The number that approaches concern is 5%. If you see sustained values above 5%, it can be a sign of too many vCPU's assigned, or that it is running on a host that's very busy. Further examination by the ICT Hypervisor team can determine whether lowering the number of vCPU's or moving it to a different host can help performance.
IMPORTANT NOTE
CPU Co-Stop numbers will be deceptively low if the physical host has sufficient CPU capacity to handle the full workload of all of the VMs (including yours) running on it (wasted vCPUs or not).
If the physical host has plenty of processing power, and no VMs ever have to wait for work to be scheduled, then Co-Stop values will always remain low. This is particularly the case for newer hardware infrastructure in the beginning. However, the negative effects of over provisioning will become more and more pronounced as the physical hosts get busier, and those numbers will eventually start climbing once performance starts to suffer.
If you do not have a feeling for how much work your VM will perform in our environment, start with as little as possible.

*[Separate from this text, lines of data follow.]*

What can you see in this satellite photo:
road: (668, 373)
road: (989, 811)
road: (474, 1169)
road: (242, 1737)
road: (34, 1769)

Start with 2 vCPU's to enable multi-threading - it's easy to add additional vCPU capacity if the VM needs it, whereas removing vCPU capacity requires downtime for the virtual server.
Watch the performance counters on the Real-Time CPU display in the VMware vSphere Client. If the "Usage in MHz" counter stays at 100% for sustained periods of time, you may have a runaway process, or you may have threads with additional work that is waiting to be performed. (Check the CPU Ready values). Occasional spikes to 100% are perfectly normal - you just do not want high sustained use. Be sure to look at the values for the individual vCPUs in the Real-Time CPU display rather than the aggregate for the VM as a whole. Ask the UFIT Virtual Platform team to examine activity on the VM.

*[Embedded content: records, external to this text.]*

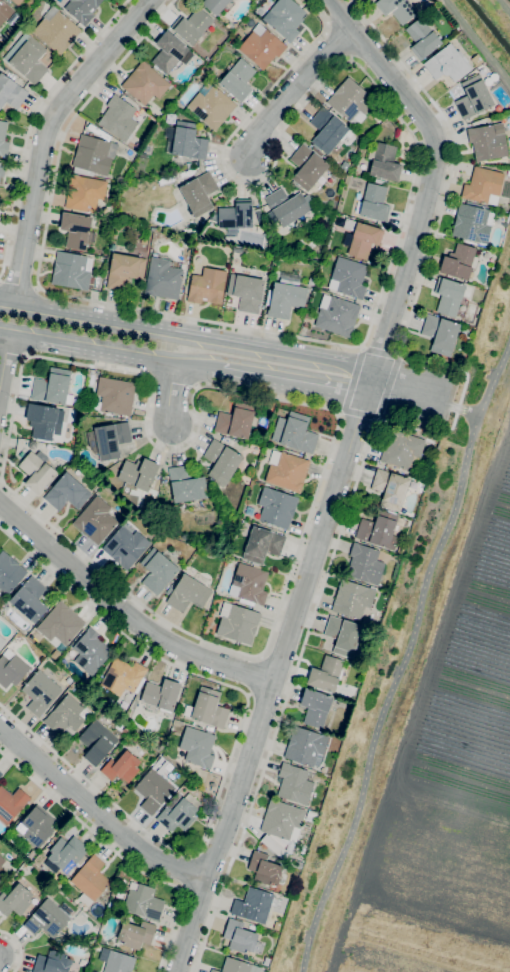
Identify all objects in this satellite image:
building: (17, 2)
building: (215, 5)
building: (82, 9)
building: (397, 9)
building: (5, 11)
building: (285, 18)
building: (192, 26)
building: (56, 30)
building: (9, 32)
building: (422, 38)
building: (1, 40)
building: (261, 46)
building: (170, 52)
building: (27, 58)
building: (448, 63)
building: (238, 80)
building: (145, 83)
road: (295, 89)
building: (11, 92)
building: (473, 98)
building: (350, 102)
building: (211, 107)
building: (118, 118)
building: (170, 118)
road: (32, 122)
building: (328, 132)
road: (50, 135)
building: (3, 138)
building: (187, 141)
building: (487, 142)
building: (129, 152)
building: (142, 155)
building: (92, 157)
building: (383, 162)
building: (307, 167)
building: (2, 168)
building: (483, 186)
building: (84, 193)
building: (199, 193)
building: (374, 203)
building: (286, 206)
road: (439, 212)
building: (236, 215)
building: (472, 224)
building: (75, 230)
building: (360, 238)
building: (458, 262)
building: (124, 270)
building: (72, 271)
building: (348, 278)
building: (163, 279)
building: (311, 282)
road: (18, 284)
building: (207, 286)
building: (246, 292)
building: (285, 296)
building: (449, 296)
building: (306, 305)
road: (374, 312)
building: (336, 315)
building: (307, 316)
building: (305, 325)
road: (189, 334)
building: (440, 334)
road: (362, 347)
road: (381, 350)
road: (111, 351)
road: (12, 352)
road: (400, 353)
road: (4, 365)
road: (494, 377)
road: (298, 384)
building: (52, 387)
road: (172, 392)
road: (413, 394)
building: (114, 396)
road: (466, 410)
road: (359, 412)
road: (339, 413)
road: (377, 418)
building: (43, 421)
building: (235, 421)
building: (294, 433)
building: (111, 439)
building: (402, 450)
building: (221, 462)
building: (35, 469)
building: (286, 471)
building: (139, 473)
road: (341, 475)
building: (186, 485)
building: (390, 489)
building: (67, 493)
building: (277, 508)
building: (95, 520)
building: (378, 528)
building: (262, 545)
building: (125, 547)
building: (365, 564)
building: (157, 571)
building: (9, 573)
road: (112, 577)
building: (249, 585)
building: (188, 593)
building: (29, 599)
building: (352, 600)
road: (127, 609)
building: (237, 623)
building: (60, 624)
building: (342, 636)
building: (1, 642)
road: (302, 649)
building: (90, 651)
building: (11, 668)
building: (326, 674)
road: (253, 676)
building: (123, 677)
building: (40, 692)
road: (389, 693)
building: (162, 695)
building: (315, 708)
building: (207, 709)
building: (66, 716)
park: (429, 723)
building: (96, 741)
building: (197, 747)
building: (306, 747)
road: (233, 749)
building: (121, 767)
building: (1, 774)
building: (294, 784)
building: (153, 791)
building: (11, 803)
road: (97, 812)
building: (179, 814)
building: (283, 822)
building: (38, 826)
building: (274, 846)
building: (65, 853)
road: (118, 854)
building: (1, 860)
building: (295, 864)
building: (264, 869)
road: (187, 871)
building: (2, 873)
building: (91, 878)
building: (15, 900)
building: (143, 901)
building: (256, 905)
building: (49, 918)
building: (136, 934)
building: (240, 936)
building: (59, 940)
road: (18, 947)
building: (266, 961)
building: (52, 962)
building: (118, 962)
building: (237, 966)

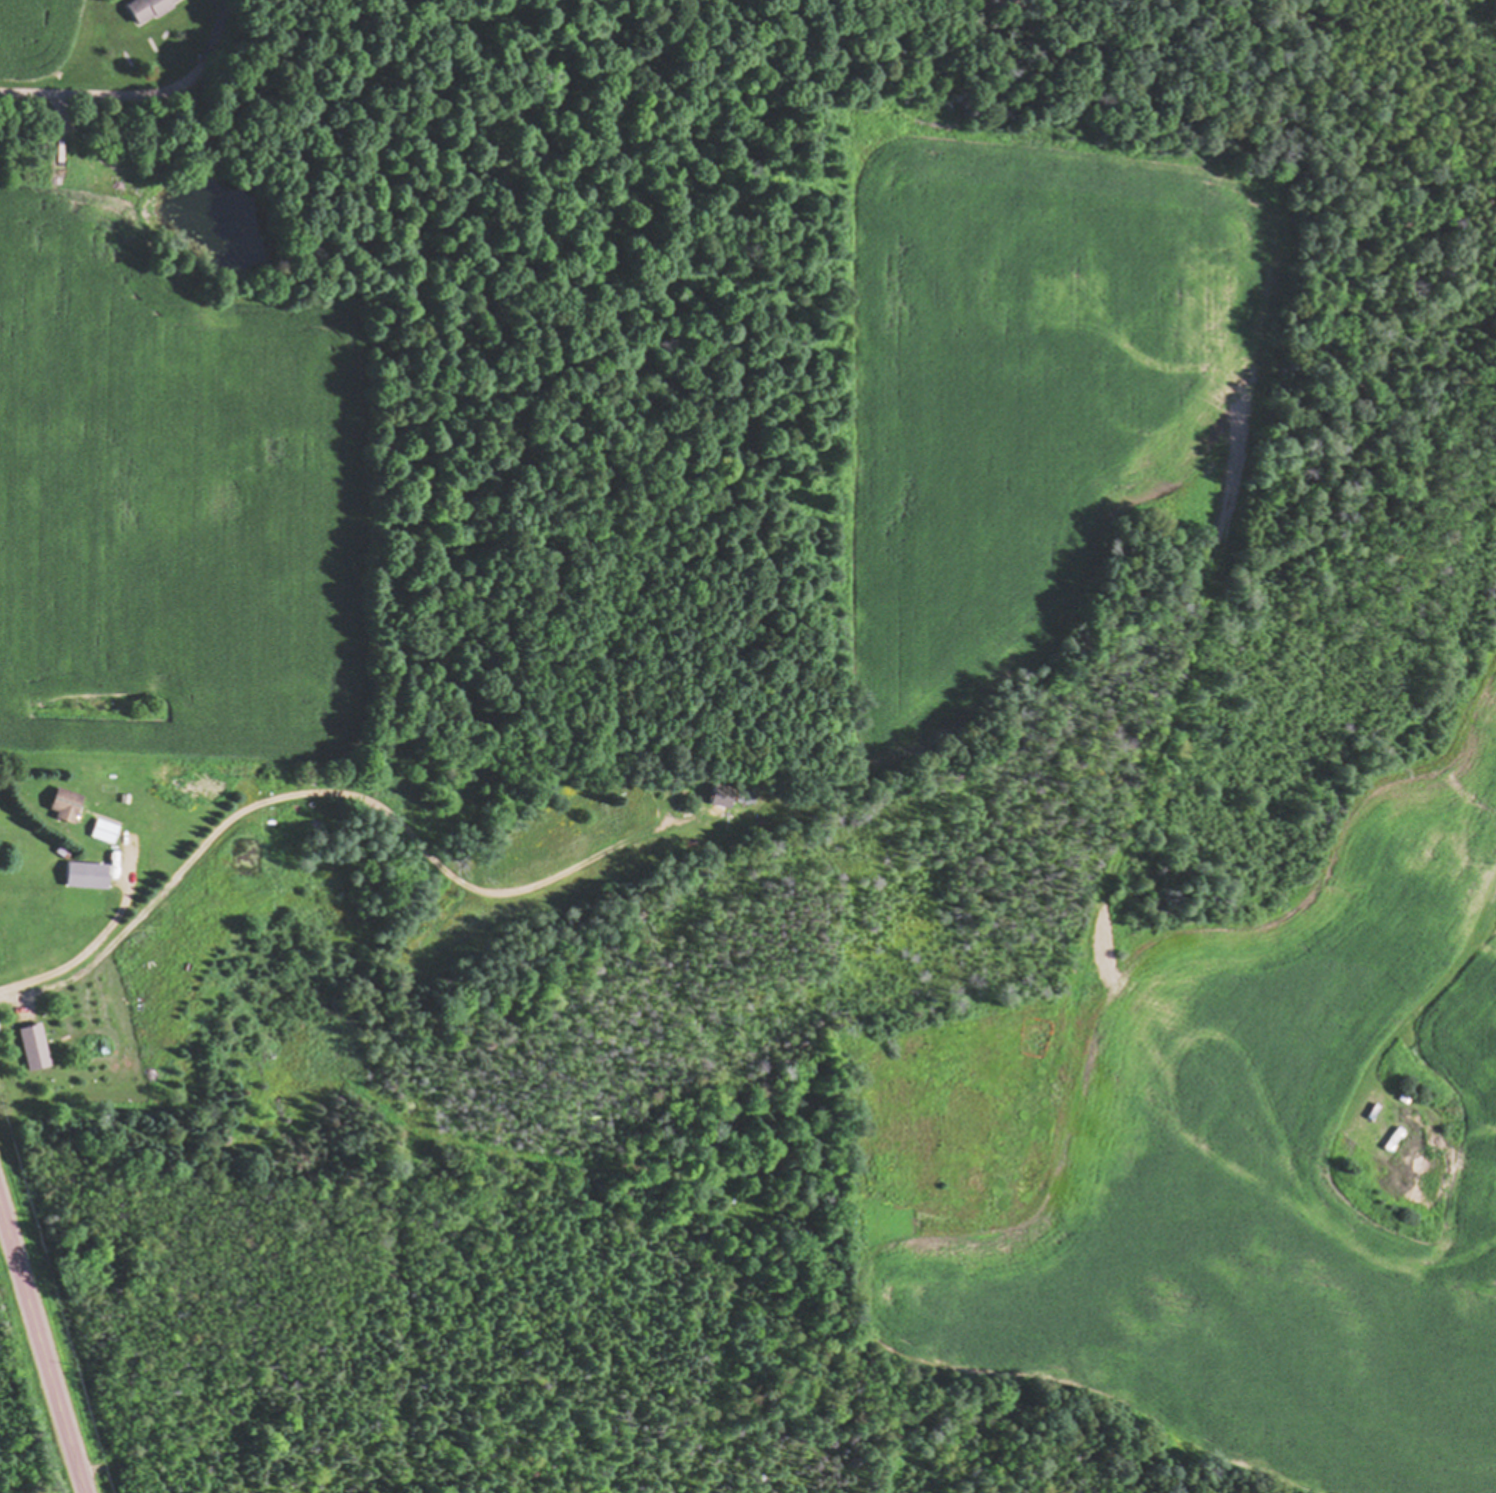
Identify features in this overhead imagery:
building: (152, 9)
building: (723, 798)
building: (743, 799)
building: (71, 808)
building: (107, 833)
building: (89, 879)
building: (37, 1047)
road: (42, 1346)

If you look at the Usage in MHZ screen and see activity on some vCPUs and 0 or very low value numbers on the others, it may be a sign that you have too many vCPUs assigned that aren't being used. Reducing the number of vCPUs can prove to be beneficial - especially for VMs that have higher numbers of vCPUs.

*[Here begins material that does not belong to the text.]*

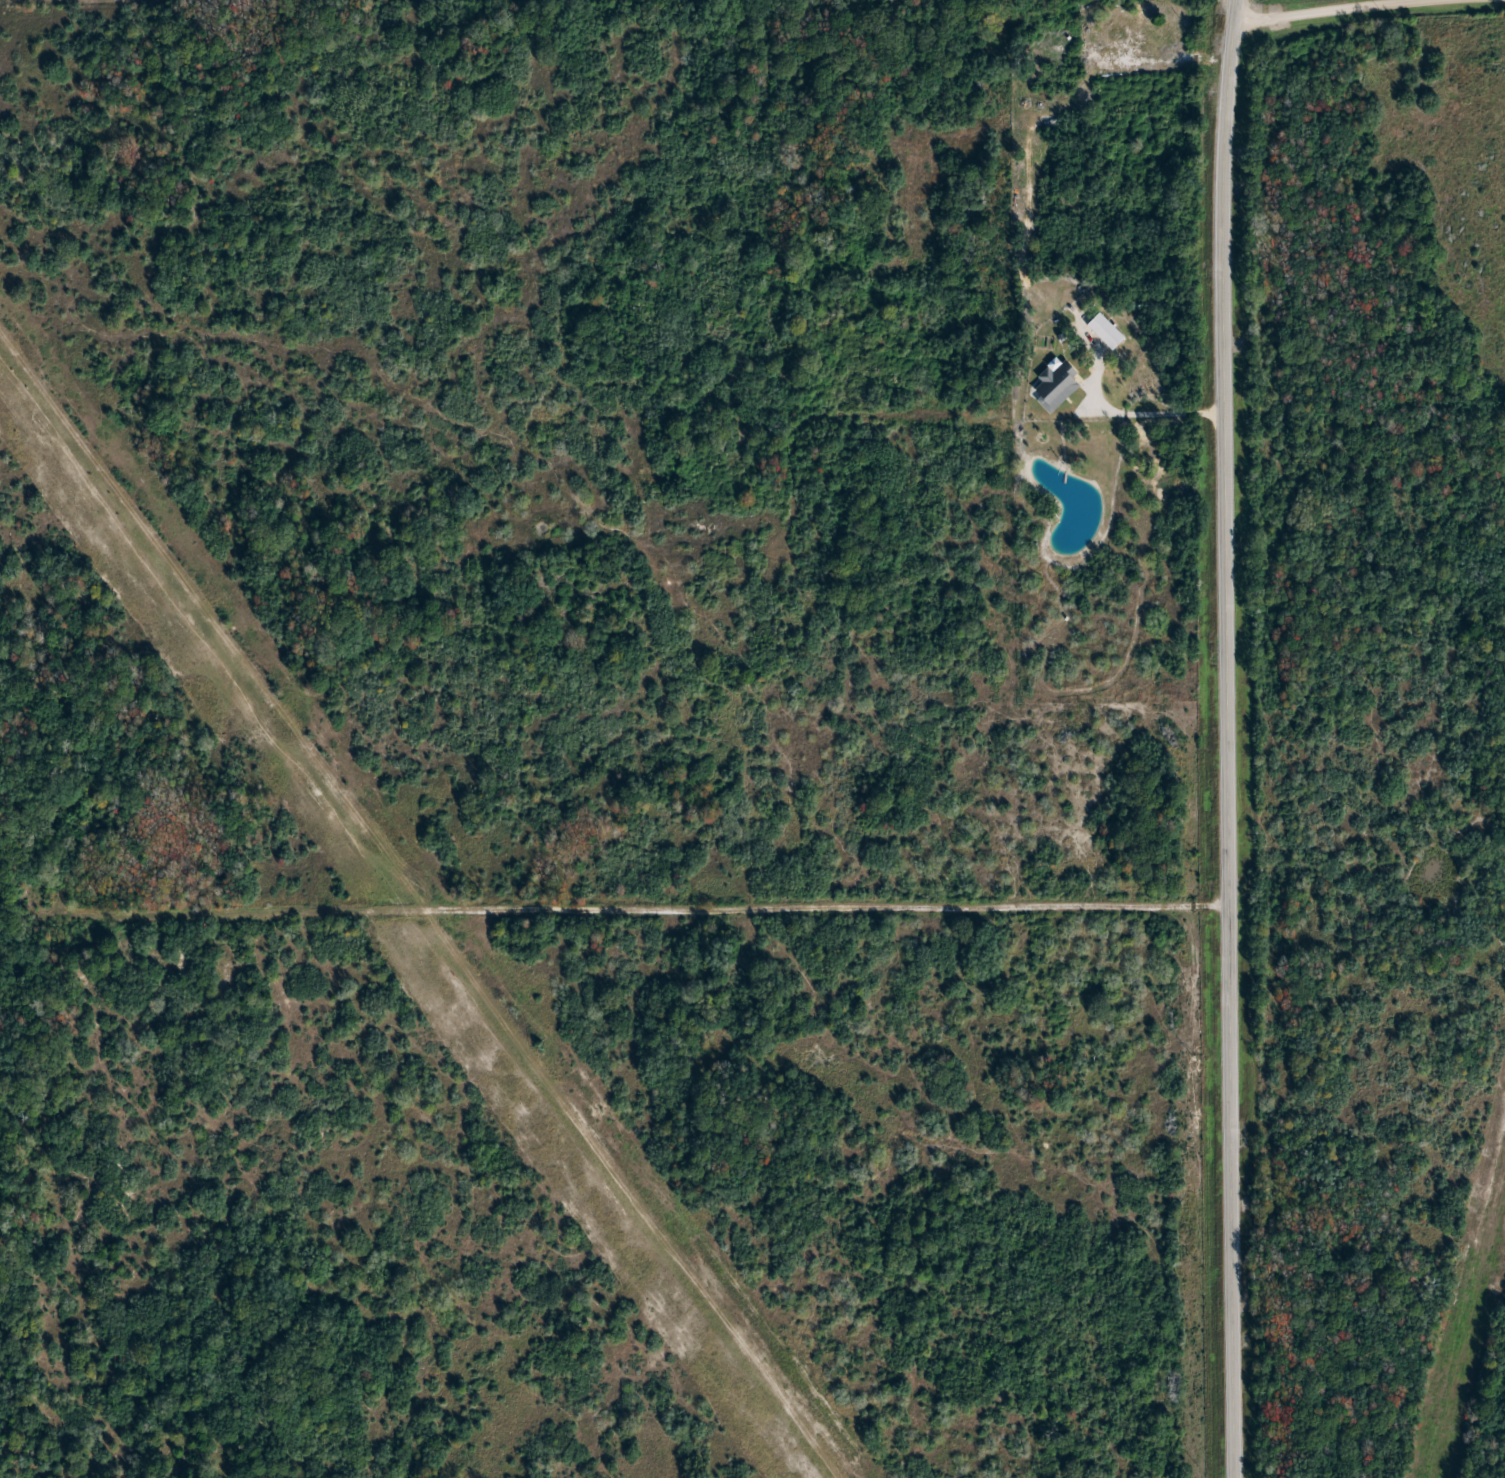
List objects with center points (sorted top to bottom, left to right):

Because of the shared nature of virtualization, physical sizing requirements are rarely relevant to creating performant VMs. Start with a low number of vCPUs, examine performance statistics in the vCenter console after the product is running, and add additional vCPU s only if needed. Remember that it is easy to hot add vCPU's but more painful to power down a VM to remove them.
Check the "Usage in MHz" counters in the Real-Time CPU display under Monitor, Performance, Advanced in the VMware vSphere Client for your VM. If they show high sustained values for all of the vCPU's assigned to it, then you may need to add more capacity. Check the CPU Ready counters in that same graph to see how long the wait is. If it is a low %Ready value per vCPU, then your speed issue may be caused by other factors, like a poorly constructed database query, not using indexes, etc.
Consider reducing the number of vCPUs assigned to the VM. The lower the number of vCPUs assigned, the easier it is to schedule work for it. In more than one scenario, reducing the number of vCPUs assigned increased performance for a VM that seemed sluggish. You can easily go back the other direction if it does not help.